- _Short problem_
Render every line of the listing below as a numbered list, skipping blank lines and leaving out the picture lines.
--
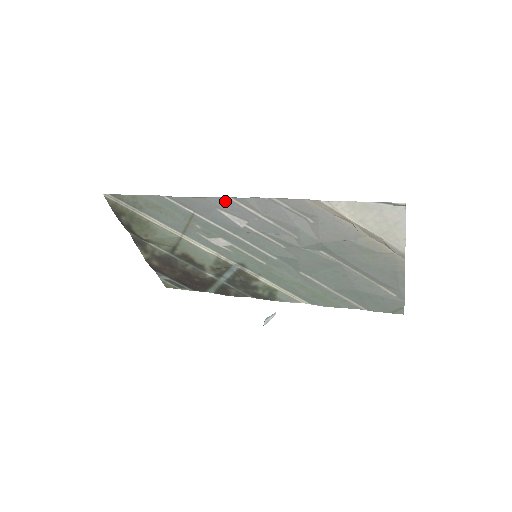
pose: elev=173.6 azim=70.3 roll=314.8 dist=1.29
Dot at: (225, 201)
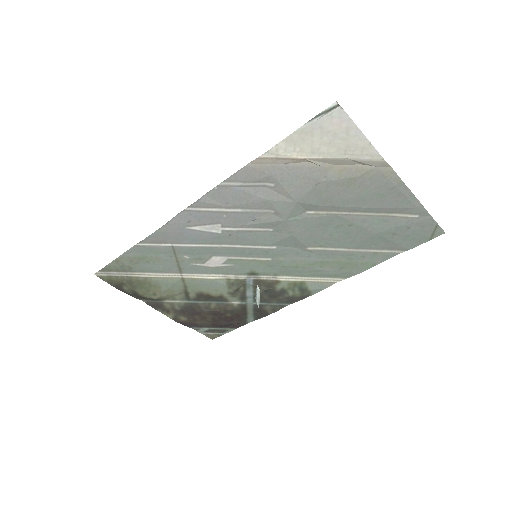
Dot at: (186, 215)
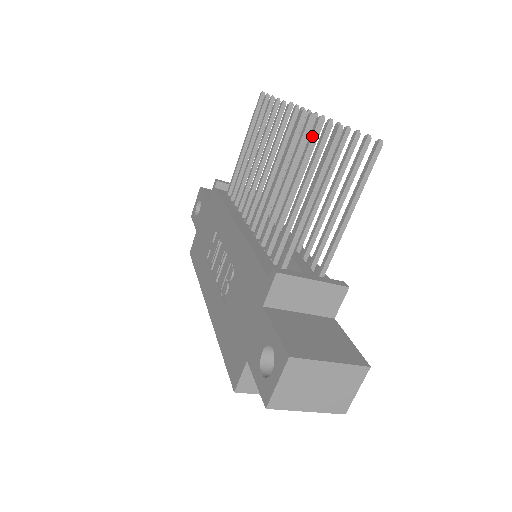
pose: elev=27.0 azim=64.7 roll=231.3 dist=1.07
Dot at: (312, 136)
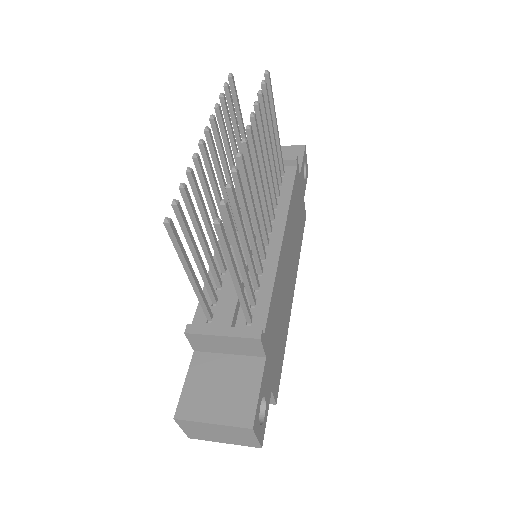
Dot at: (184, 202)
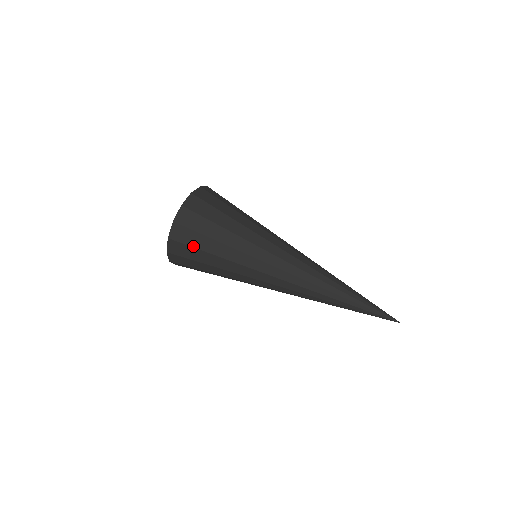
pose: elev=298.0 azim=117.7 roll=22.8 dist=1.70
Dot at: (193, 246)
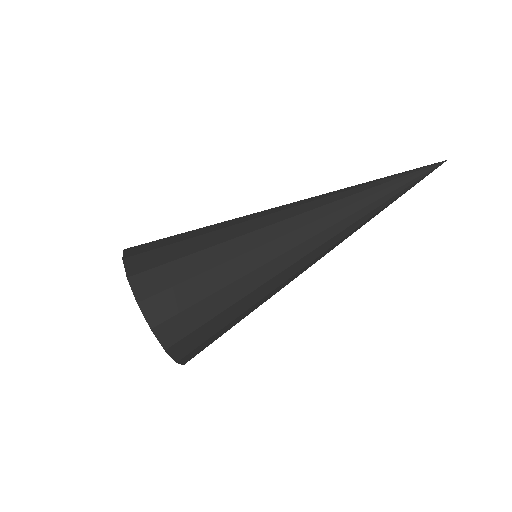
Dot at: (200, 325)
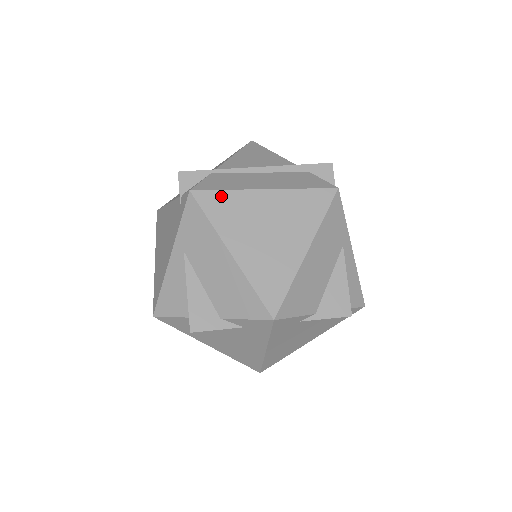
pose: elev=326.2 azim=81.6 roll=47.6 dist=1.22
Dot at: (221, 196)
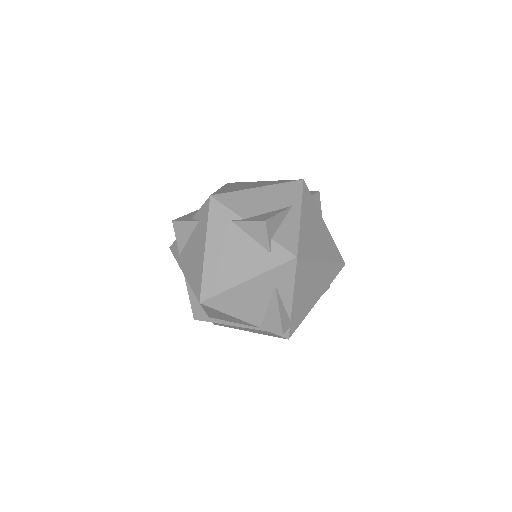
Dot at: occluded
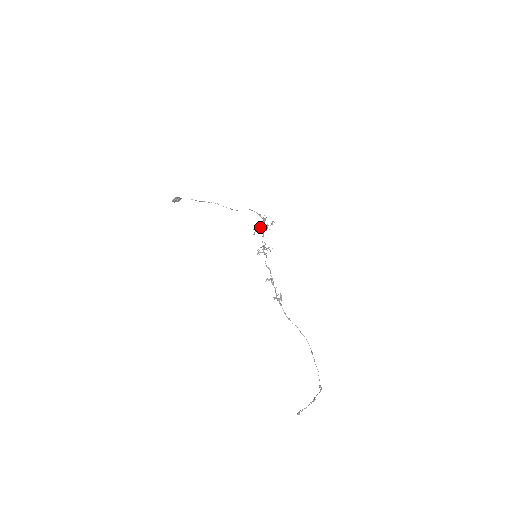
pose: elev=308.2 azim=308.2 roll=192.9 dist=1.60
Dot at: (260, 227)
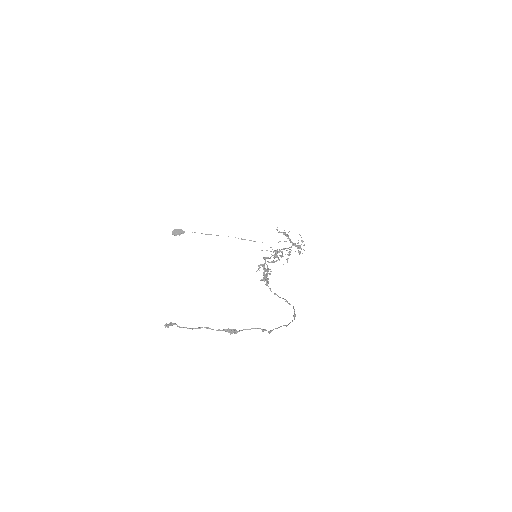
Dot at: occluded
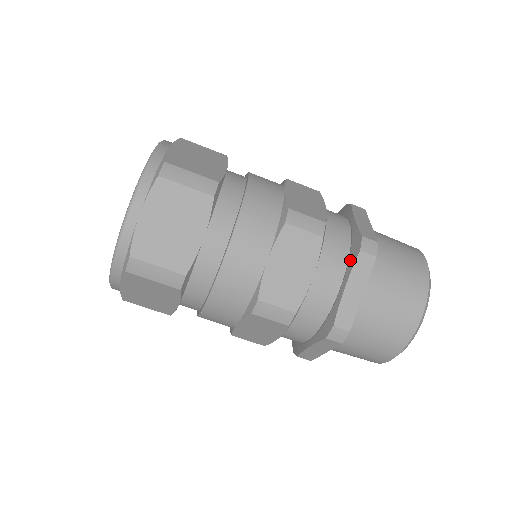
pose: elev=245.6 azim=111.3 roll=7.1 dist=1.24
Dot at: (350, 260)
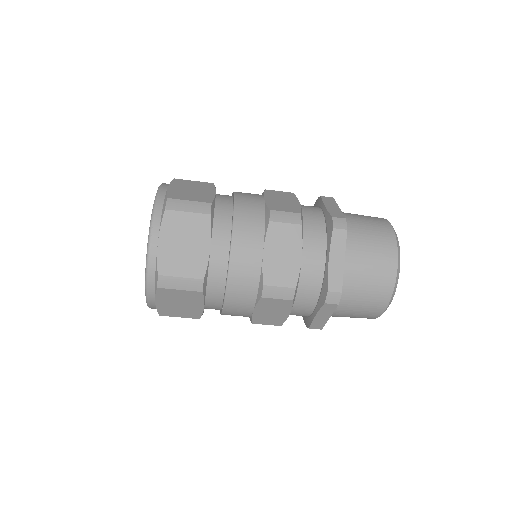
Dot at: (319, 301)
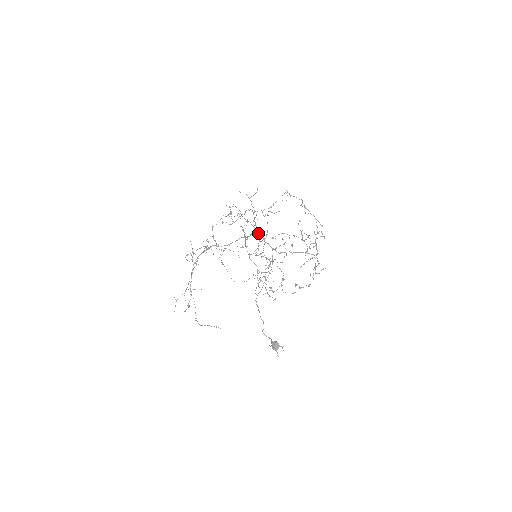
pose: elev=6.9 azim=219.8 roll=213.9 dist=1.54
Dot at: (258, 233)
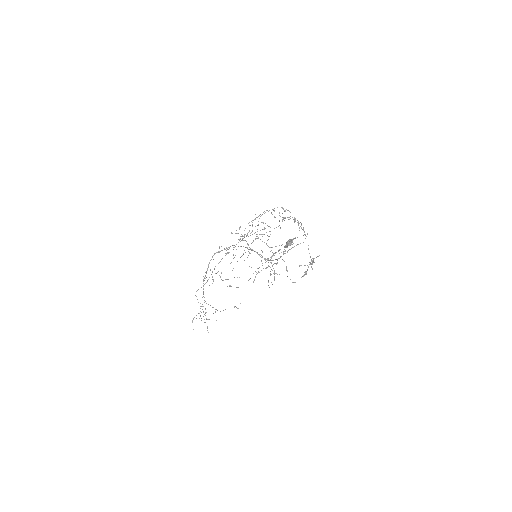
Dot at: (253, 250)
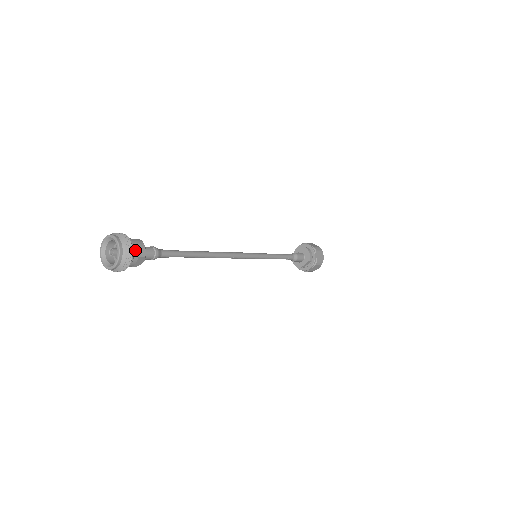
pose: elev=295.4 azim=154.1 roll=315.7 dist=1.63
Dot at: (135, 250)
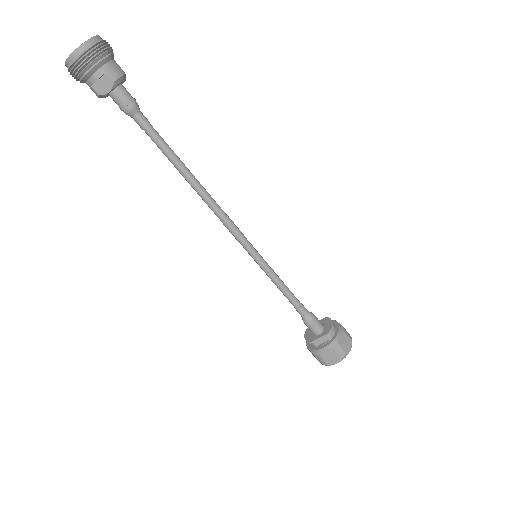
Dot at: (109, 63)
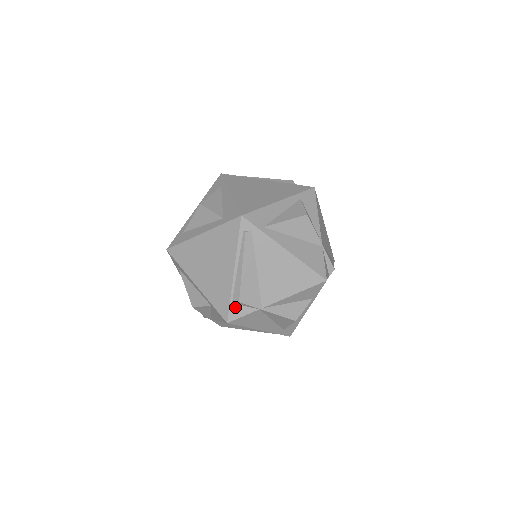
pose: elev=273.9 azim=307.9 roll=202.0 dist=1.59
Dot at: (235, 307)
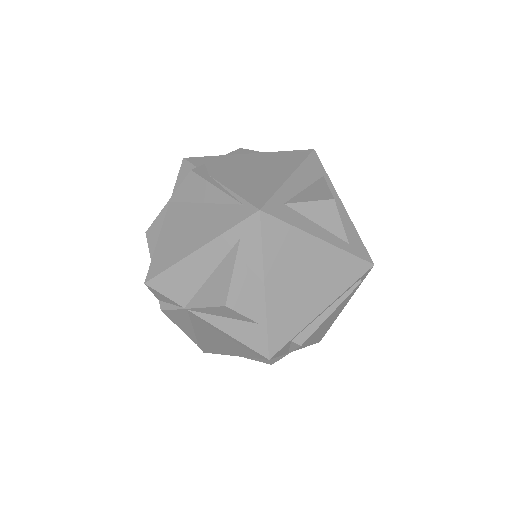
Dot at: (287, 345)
--
- _Solution to the exercise_
1. pose: elev=173.6 azim=70.3 roll=314.8 dist=1.29
2. Dot at: (225, 201)
3. Dot at: (186, 215)
4. pose: elev=27.0 azim=64.7 roll=231.3 dist=1.07
5. Dot at: (312, 136)
6. Dot at: (184, 202)
7. pose: elev=298.0 azim=117.7 roll=22.8 dist=1.70
8. Dot at: (193, 246)
9. Dot at: (200, 325)
10. pose: elev=326.2 azim=81.6 roll=47.6 dist=1.22
11. Dot at: (221, 196)
12. Dot at: occluded
13. pose: elev=308.2 azim=308.2 roll=192.9 dist=1.60
14. Dot at: (260, 227)
15. Dot at: occluded
16. pose: elev=245.6 azim=111.3 roll=7.1 dist=1.24
17. Dot at: (350, 260)
18. Dot at: (319, 301)
19. pose: elev=6.9 azim=219.8 roll=213.9 dist=1.54
20. Dot at: (258, 233)
21. Dot at: (253, 250)
22. pose: elev=295.4 azim=154.1 roll=315.7 dist=1.63
23. Dot at: (135, 250)
24. Dot at: (109, 63)
25. pose: elev=273.9 azim=307.9 roll=202.0 dist=1.59
26. Dot at: (235, 307)
27. Dot at: (287, 345)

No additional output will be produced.